## Supplied entries
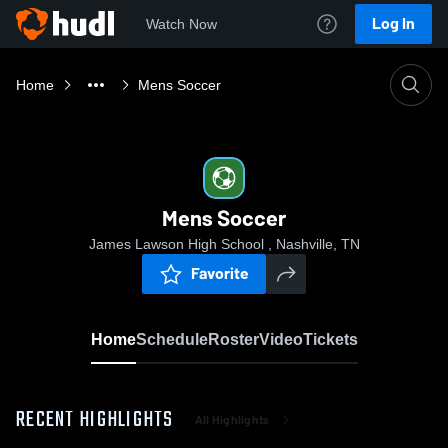
Log In
Watch Now
Home
Mens Soccer
Mens Soccer
James Lawson High School , Nashville, TN
Favorite
Home
Schedule
Roster
Video
Tickets
RECENT HIGHLIGHTS
All Highlights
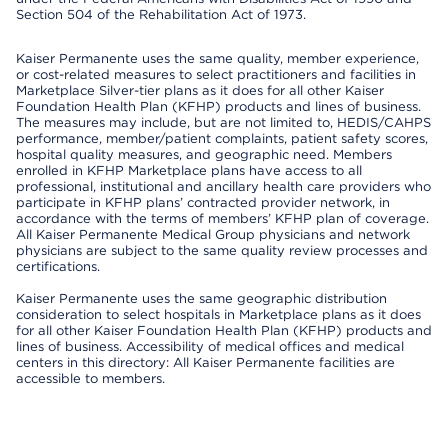
Section 504 of the Rehabilitation Act of 1973.
Kaiser Permanente uses the same quality, member experience,
or cost-related measures to select practitioners and facilities in
Marketplace Silver-tier plans as it does for all other Kaiser
Foundation Health Plan (KFHP) products and lines of business.
The measures may include, but are not limited to, HEDIS/CAHPS
performance, member/patient complaints, patient safety scores,
hospital quality measures, and geographic need. Members
enrolled in KFHP Marketplace plans have access to all
professional, institutional and ancillary health care providers who
participate in KFHP plans’ contracted provider network, in
accordance with the terms of members’ KFHP plan of coverage.
All Kaiser Permanente Medical Group physicians and network
physicians are subject to the same quality review processes and
certifications.
Kaiser Permanente uses the same geographic distribution
consideration to select hospitals in Marketplace plans as it does
for all other Kaiser Foundation Health Plan (KFHP) products and
lines of business. Accessibility of medical offices and medical
centers in this directory: All Kaiser Permanente facilities are
accessible to members.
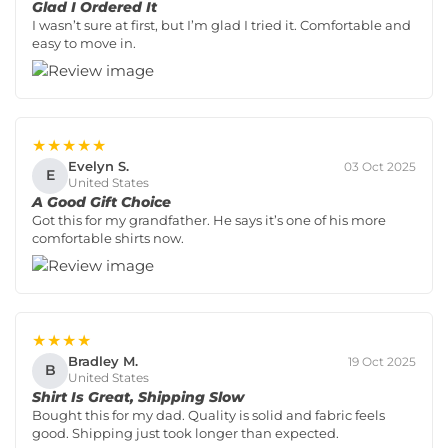
Glad I Ordered It
I wasn’t sure at first, but I’m glad I tried it. Comfortable and
easy to move in.
★★★★★
Evelyn S.
03 Oct 2025
E
United States
A Good Gift Choice
Got this for my grandfather. He says it’s one of his more
comfortable shirts now.
★★★★
Bradley M.
19 Oct 2025
B
United States
Shirt Is Great, Shipping Slow
Bought this for my dad. Quality is solid and fabric feels
good. Shipping just took longer than expected.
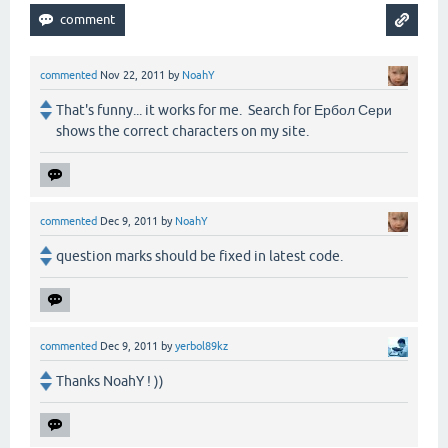
commented
Nov 22, 2011
by
NoahY
That's funny... it works for me. Search for Ербол Сери
shows the correct characters on my site.
commented
Dec 9, 2011
by
NoahY
question marks should be fixed in latest code.
commented
Dec 9, 2011
by
yerbol89kz
Thanks NoahY ! ))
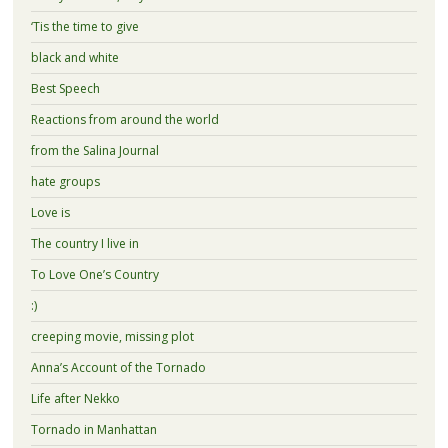
‘Tis the time to give
black and white
Best Speech
Reactions from around the world
from the Salina Journal
hate groups
Love is
The country I live in
To Love One’s Country
:)
creeping movie, missing plot
Anna’s Account of the Tornado
Life after Nekko
Tornado in Manhattan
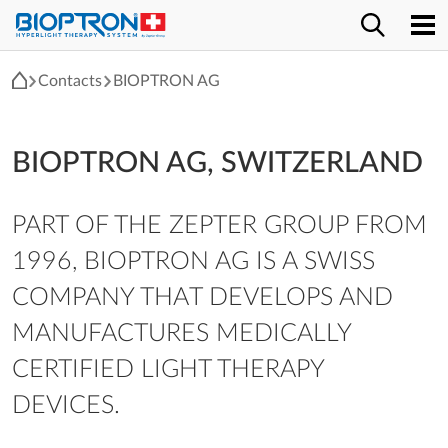
Contacts
BIOPTRON AG
BIOPTRON AG, SWITZERLAND
PART OF THE ZEPTER GROUP FROM
1996, BIOPTRON AG IS A SWISS
COMPANY THAT DEVELOPS AND
MANUFACTURES MEDICALLY
CERTIFIED LIGHT THERAPY
DEVICES.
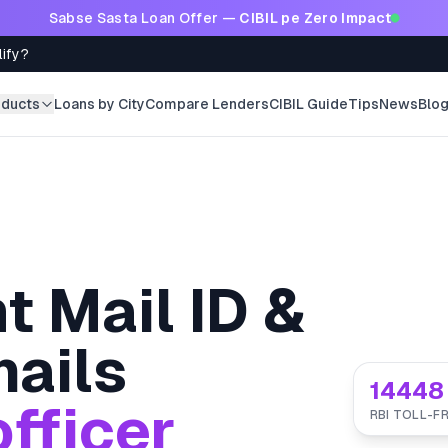
Sabse Sasta Loan Offer —
CIBIL pe Zero Impact
lify?
oducts
Loans by City
Compare Lenders
CIBIL Guide
Tips
News
Blo
t Mail ID &
ails
14448
fficer
RBI TOLL-FR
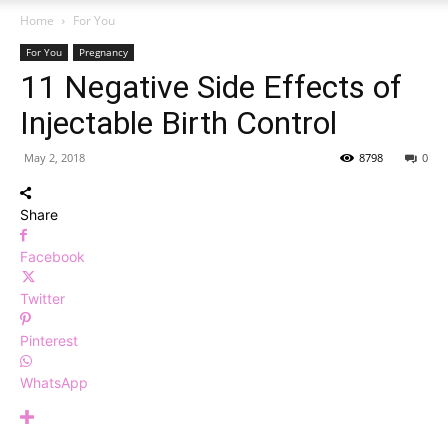
Home
For You
For You
Pregnancy
11 Negative Side Effects of
Injectable Birth Control
May 2, 2018
8798
0
Share
Facebook
Twitter
Pinterest
WhatsApp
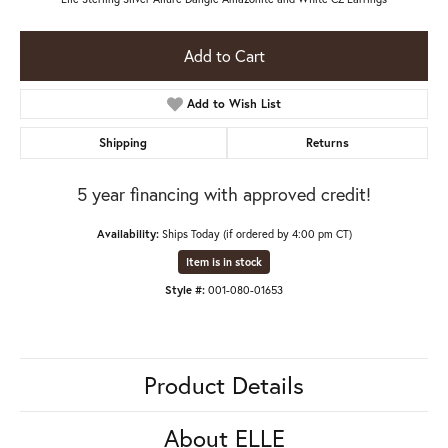
Add to Cart
Add to Wish List
Shipping
Returns
5 year financing with approved credit!
Availability:
Ships Today (if ordered by 4:00 pm CT)
Item is in stock
Style #:
001-080-01653
Product Details
About ELLE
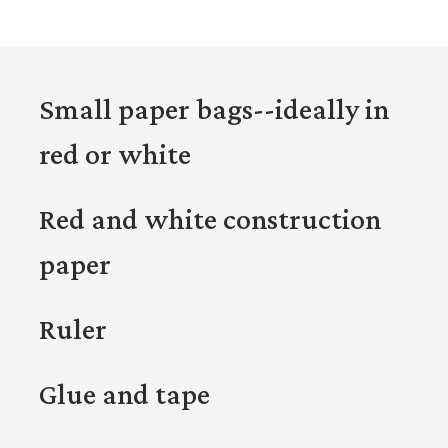
Small paper bags--ideally in
red or white
Red and white construction
paper
Ruler
Glue and tape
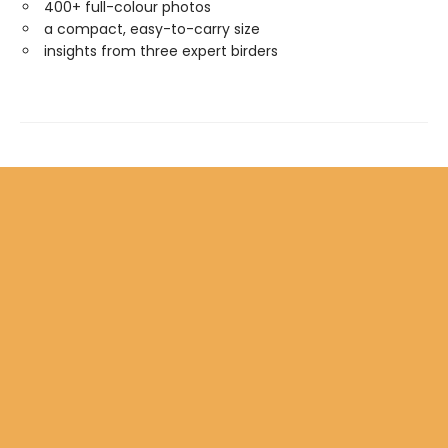
400+ full-colour photos
a compact, easy-to-carry size
insights from three expert birders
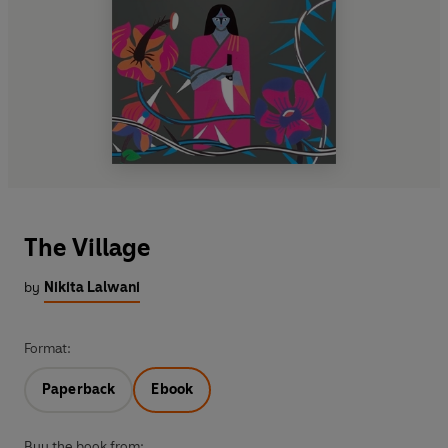
The Village
by
Nikita Lalwani
Format:
Paperback
Ebook
Buy the book from:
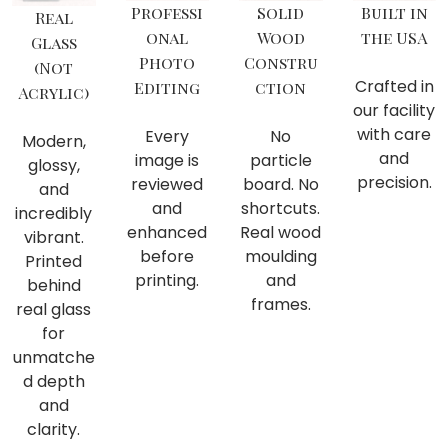
Professi
Solid
Built in
Real
onal
Wood
the USA
Glass
Photo
Constru
(Not
Crafted in
Editing
ction
Acrylic)
our facility
with care
Every
No
Modern,
and
image is
particle
glossy,
precision.
reviewed
board. No
and
and
shortcuts.
incredibly
enhanced
Real wood
vibrant.
before
moulding
Printed
printing.
and
behind
frames.
real glass
for
unmatche
d depth
and
clarity.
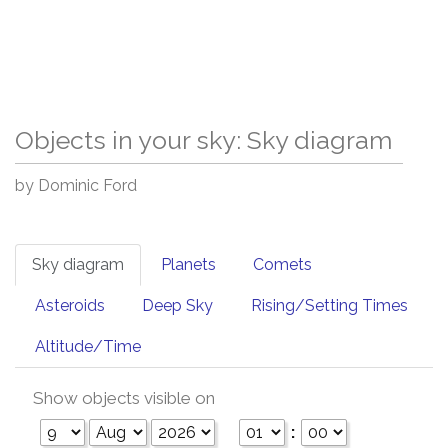
Objects in your sky: Sky diagram
by Dominic Ford
Sky diagram
Planets
Comets
Asteroids
Deep Sky
Rising/Setting Times
Altitude/Time
Show objects visible on
:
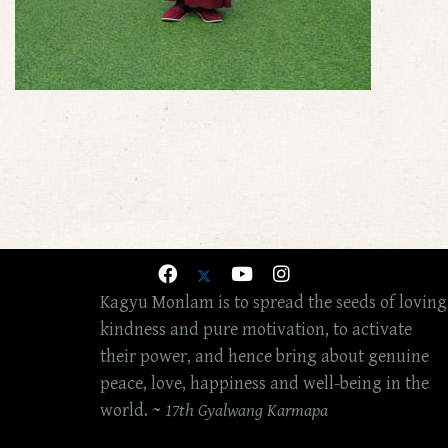
Kagyu Monlam is to spread the seeds of loving
kindness and pure motivation, to activate
their power, and hence bring about genuine
peace, love, happiness and well-being in the
world. ~
17th Gyalwang Karmapa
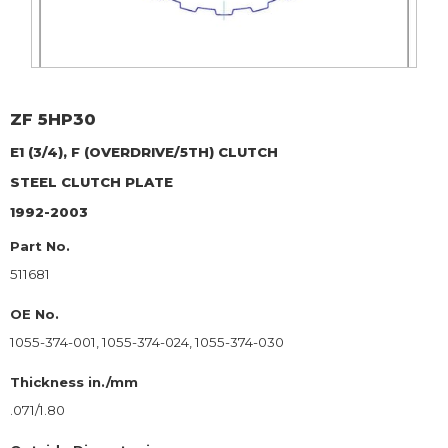
ZF
5HP30
E1 (3/4), F (OVERDRIVE/5TH) CLUTCH
STEEL CLUTCH PLATE
1992-2003
Part No.
511681
OE No.
1055-374-001, 1055-374-024, 1055-374-030
Thickness in./mm
.071/1.80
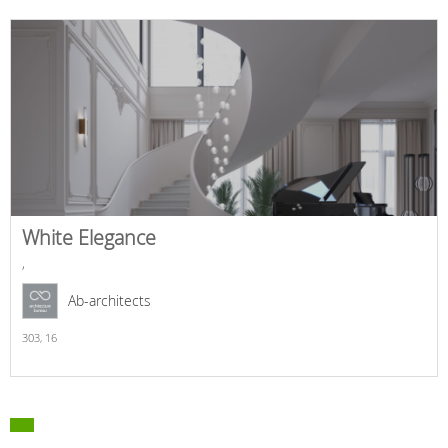
White Elegance
,
Ab-architects
303,
16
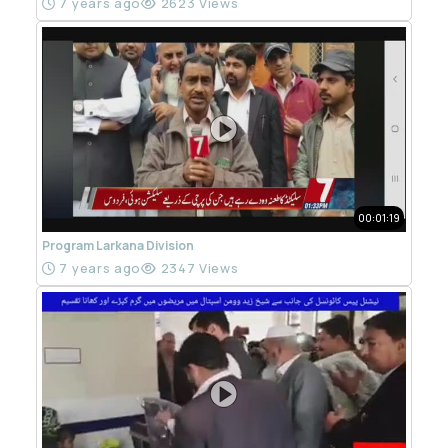
7 years ago
2623 Views
00:01:19
Program Larkana Division
7 years ago
2347 Views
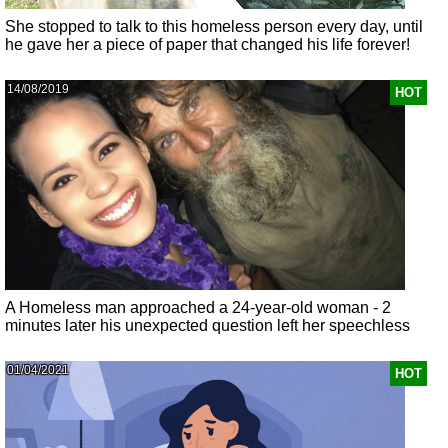
She stopped to talk to this homeless person every day, until
he gave her a piece of paper that changed his life forever!
14/08/2019
HOT
A Homeless man approached a 24-year-old woman - 2
minutes later his unexpected question left her speechless
01/04/2021
HOT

## Directions for this task
Print the data once more without any change, skipping each picture.

## Expected output
Log In
Watch Now
Home
Mens Soccer
Mens Soccer
James Lawson High School , Nashville, TN
Favorite
Home
Schedule
Roster
Video
Tickets
RECENT HIGHLIGHTS
All Highlights
Section 504 of the Rehabilitation Act of 1973.
Kaiser Permanente uses the same quality, member experience,
or cost-related measures to select practitioners and facilities in
Marketplace Silver-tier plans as it does for all other Kaiser
Foundation Health Plan (KFHP) products and lines of business.
The measures may include, but are not limited to, HEDIS/CAHPS
performance, member/patient complaints, patient safety scores,
hospital quality measures, and geographic need. Members
enrolled in KFHP Marketplace plans have access to all
professional, institutional and ancillary health care providers who
participate in KFHP plans’ contracted provider network, in
accordance with the terms of members’ KFHP plan of coverage.
All Kaiser Permanente Medical Group physicians and network
physicians are subject to the same quality review processes and
certifications.
Kaiser Permanente uses the same geographic distribution
consideration to select hospitals in Marketplace plans as it does
for all other Kaiser Foundation Health Plan (KFHP) products and
lines of business. Accessibility of medical offices and medical
centers in this directory: All Kaiser Permanente facilities are
accessible to members.
Glad I Ordered It
I wasn’t sure at first, but I’m glad I tried it. Comfortable and
easy to move in.
★★★★★
Evelyn S.
03 Oct 2025
E
United States
A Good Gift Choice
Got this for my grandfather. He says it’s one of his more
comfortable shirts now.
★★★★
Bradley M.
19 Oct 2025
B
United States
Shirt Is Great, Shipping Slow
Bought this for my dad. Quality is solid and fabric feels
good. Shipping just took longer than expected.
commented
Nov 22, 2011
by
NoahY
That's funny... it works for me. Search for Ербол Сери
shows the correct characters on my site.
commented
Dec 9, 2011
by
NoahY
question marks should be fixed in latest code.
commented
Dec 9, 2011
by
yerbol89kz
Thanks NoahY ! ))
‘Tis the time to give
black and white
Best Speech
Reactions from around the world
from the Salina Journal
hate groups
Love is
The country I live in
To Love One’s Country
:)
creeping movie, missing plot
Anna’s Account of the Tornado
Life after Nekko
Tornado in Manhattan
Contacts
BIOPTRON AG
BIOPTRON AG, SWITZERLAND
PART OF THE ZEPTER GROUP FROM
1996, BIOPTRON AG IS A SWISS
COMPANY THAT DEVELOPS AND
MANUFACTURES MEDICALLY
CERTIFIED LIGHT THERAPY
DEVICES.
Sabse Sasta Loan Offer —
CIBIL pe Zero Impact
lify?
oducts
Loans by City
Compare Lenders
CIBIL Guide
Tips
News
Blo
t Mail ID &
ails
14448
fficer
RBI TOLL-FR
Home
For You
For You
Pregnancy
11 Negative Side Effects of
Injectable Birth Control
May 2, 2018
8798
0
Share
Facebook
Twitter
Pinterest
WhatsApp
Add to Cart
Add to Wish List
Shipping
Returns
5 year financing with approved credit!
Availability:
Ships Today (if ordered by 4:00 pm CT)
Item is in stock
Style #:
001-080-01653
Product Details
About ELLE
Small paper bags--ideally in
red or white
Red and white construction
paper
Ruler
Glue and tape
400+ full-colour photos
a compact, easy-to-carry size
insights from three expert birders
The Village
by
Nikita Lalwani
Format:
Paperback
Ebook
Buy the book from:
Professi
Solid
Built in
Real
onal
Wood
the USA
Glass
Photo
Constru
(Not
Crafted in
Editing
ction
Acrylic)
our facility
with care
Every
No
Modern,
and
image is
particle
glossy,
precision.
reviewed
board. No
and
and
shortcuts.
incredibly
enhanced
Real wood
vibrant.
before
moulding
Printed
printing.
and
behind
frames.
real glass
for
unmatche
d depth
and
clarity.
Objects in your sky: Sky diagram
by Dominic Ford
Sky diagram
Planets
Comets
Asteroids
Deep Sky
Rising/Setting Times
Altitude/Time
Show objects visible on
:
Kagyu Monlam is to spread the seeds of loving
kindness and pure motivation, to activate
their power, and hence bring about genuine
peace, love, happiness and well-being in the
world. ~
17th Gyalwang Karmapa
ZF
5HP30
E1 (3/4), F (OVERDRIVE/5TH) CLUTCH
STEEL CLUTCH PLATE
1992-2003
Part No.
511681
OE No.
1055-374-001, 1055-374-024, 1055-374-030
Thickness in./mm
.071/1.80
White Elegance
,
Ab-architects
303,
16
7 years ago
2623 Views
00:01:19
Program Larkana Division
7 years ago
2347 Views
She stopped to talk to this homeless person every day, until
he gave her a piece of paper that changed his life forever!
14/08/2019
HOT
A Homeless man approached a 24-year-old woman - 2
minutes later his unexpected question left her speechless
01/04/2021
HOT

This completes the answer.